## Problem details
Everything from the line containing "thumb ip: (141, 198)" through the end of the data below should be copied exactly, with no other lines.
** Opening Materials provided block **
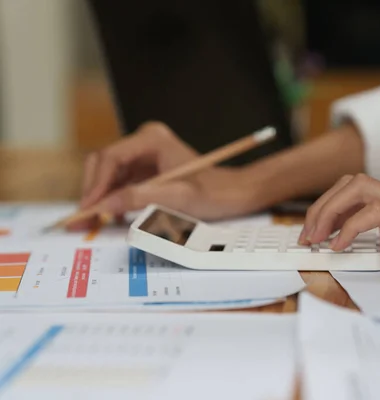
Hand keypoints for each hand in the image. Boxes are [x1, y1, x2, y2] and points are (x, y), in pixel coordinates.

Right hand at [73, 122, 260, 228]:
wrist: (233, 193)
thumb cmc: (213, 193)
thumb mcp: (178, 198)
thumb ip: (141, 198)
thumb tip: (105, 205)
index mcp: (152, 139)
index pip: (111, 158)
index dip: (96, 185)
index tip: (88, 208)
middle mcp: (145, 142)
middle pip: (104, 164)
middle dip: (93, 191)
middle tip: (82, 219)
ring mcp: (144, 155)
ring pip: (109, 174)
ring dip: (100, 197)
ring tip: (92, 221)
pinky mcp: (146, 169)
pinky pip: (120, 182)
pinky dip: (112, 198)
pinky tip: (111, 216)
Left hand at [299, 174, 379, 268]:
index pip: (358, 188)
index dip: (331, 205)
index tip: (317, 231)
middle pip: (349, 183)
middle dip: (320, 207)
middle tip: (306, 235)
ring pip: (355, 188)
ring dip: (327, 212)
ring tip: (315, 239)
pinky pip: (372, 213)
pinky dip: (349, 228)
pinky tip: (340, 247)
** Closing Materials provided block **
## Result
thumb ip: (141, 198)
thumb tip: (105, 205)
index mcp: (152, 139)
index pip: (111, 158)
index dip: (96, 185)
index tip: (88, 208)
middle mcp: (145, 142)
middle pip: (104, 164)
middle dip: (93, 191)
middle tip: (82, 219)
ring mcp: (144, 155)
ring pip: (109, 174)
ring dip: (100, 197)
ring tip: (92, 221)
pinky mcp: (146, 169)
pinky pip: (120, 182)
pinky dip: (112, 198)
pinky tip: (111, 216)
Left hand at [299, 174, 379, 268]:
index pip: (358, 188)
index dip: (331, 205)
index tip: (317, 231)
middle pip: (349, 183)
middle dip: (320, 207)
middle tip: (306, 235)
ring pip: (355, 188)
ring dip: (327, 212)
ring tip: (315, 239)
pinky pip: (372, 213)
pinky dip: (349, 228)
pinky tip: (340, 247)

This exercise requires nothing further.